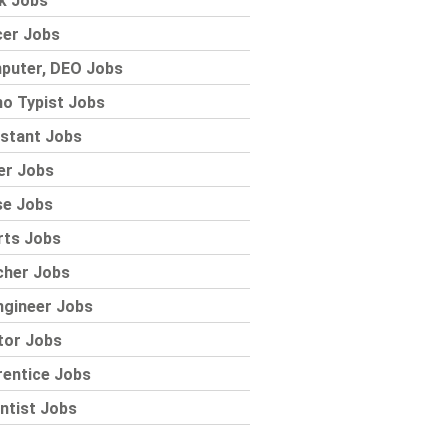
k Jobs
cer Jobs
puter, DEO Jobs
o Typist Jobs
stant Jobs
er Jobs
se Jobs
rts Jobs
cher Jobs
ngineer Jobs
tor Jobs
rentice Jobs
ntist Jobs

——————

## REQUIREMENT
Return the text read from the records line for line, with no changes, and leave the pictures out of your answer.

## SOLUTION
k Jobs
cer Jobs
puter, DEO Jobs
o Typist Jobs
stant Jobs
er Jobs
se Jobs
rts Jobs
cher Jobs
ngineer Jobs
tor Jobs
rentice Jobs
ntist Jobs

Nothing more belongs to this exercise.